# Cheese Question



## Lynn_Theesfeld (Feb 21, 2010)

Hi all,
I made my first cheese the other night  I found a quick recipe on the internet, 1 gallon of milk, 1/2 cup vinegar and 1 tsp? of salt. I didn't use the salt, simply because I try not to  I heated the milk to 190 degrees and poured in the Vinegar, let it cool and strained.
Tried it and it tastes fine, but has a little of a goaty taste- The milk doesn't taste goaty just the cheese is that normal? 
Is there a name for this cheese other then vinegar cheese?

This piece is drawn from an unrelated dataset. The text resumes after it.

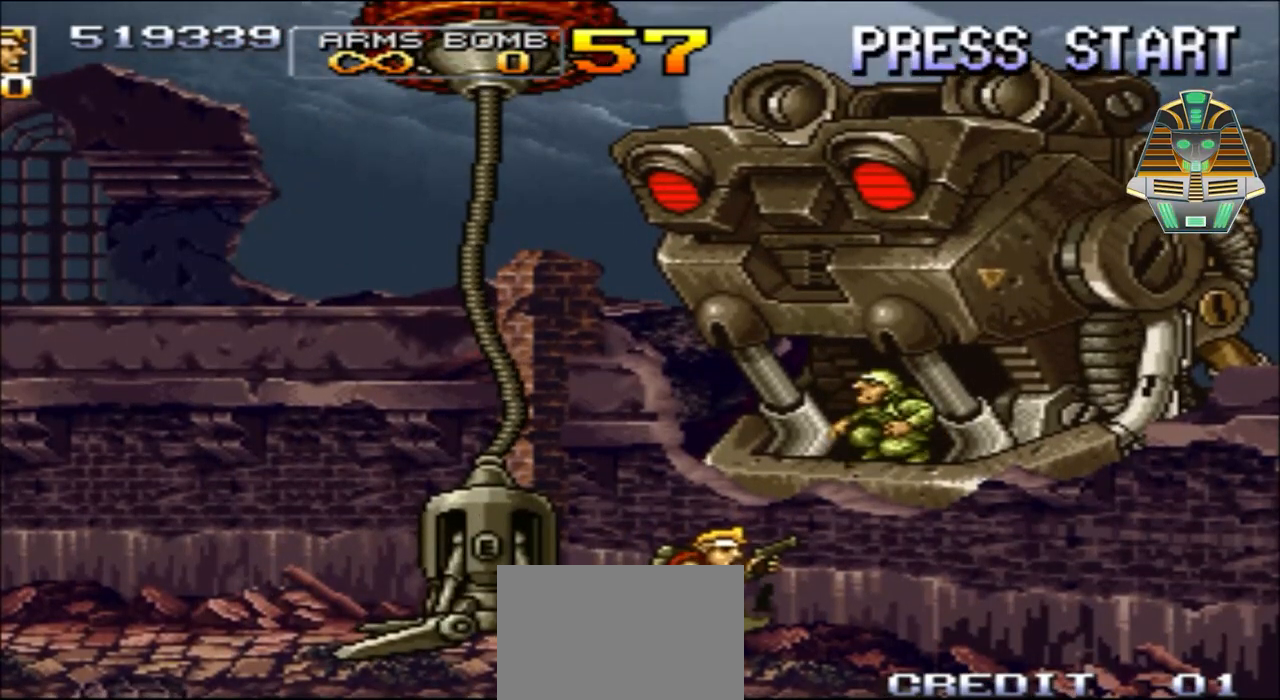
{"buttons": ["X"], "events": [[17, "X", "down"], [133, "X", "up"], [217, "X", "down"], [283, "DPAD_LEFT", "up"], [333, "X", "up"], [433, "X", "down"]]}
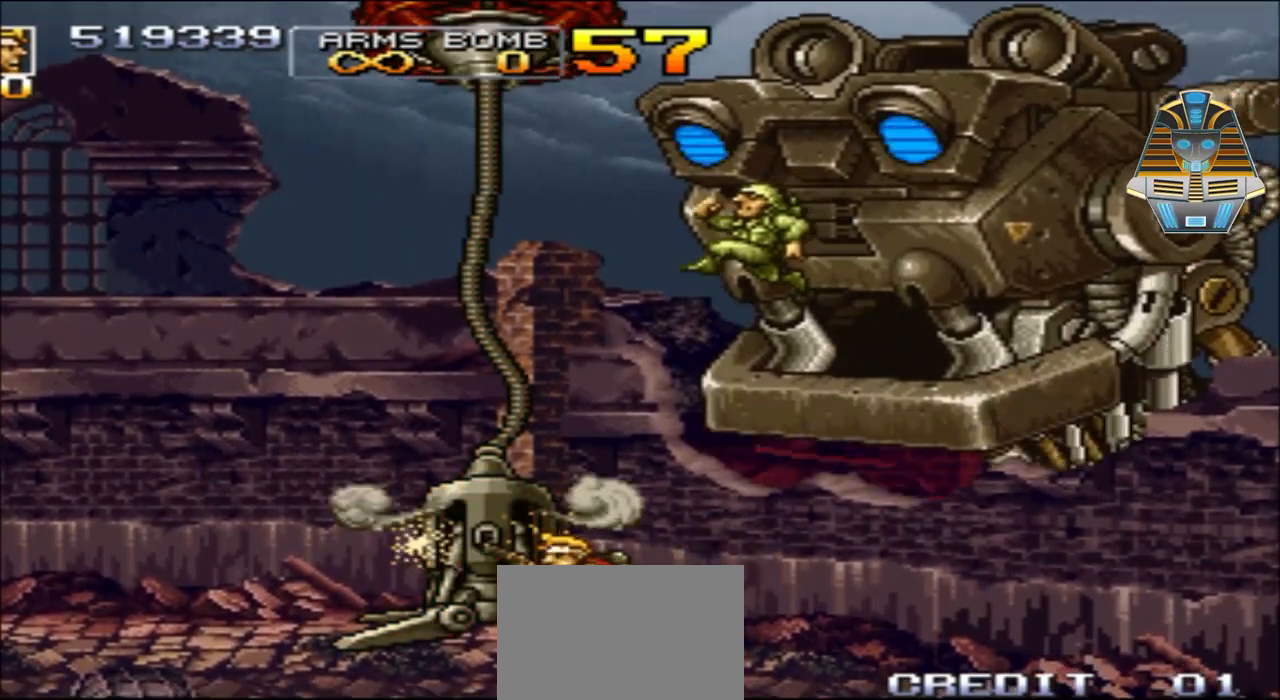
{"buttons": ["Y"], "events": [[33, "X", "up"], [183, "Y", "down"], [383, "Y", "up"], [433, "Y", "down"]]}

I know I sound like a total newbie, but hey....I am  

Lynn


----------



## linuxboy (Oct 26, 2009)

You made ricotta .

If you press it, it will be ricotta salata. Normal for it to be a bit goaty, it's the fats in the milk that give that taste, and they're concentrated when making cheese.


----------



## Lynn_Theesfeld (Feb 21, 2010)

Thanks Pav!! 

Do you have any recommendations for good reading material? Easy stuff for now


----------



## linuxboy (Oct 26, 2009)

Debi's book is good for beginner type learning, goes through all the basics.

http://www.deejayssmokepit.net/CheeseDownloads_files/LetsMakeCheese.pdf


----------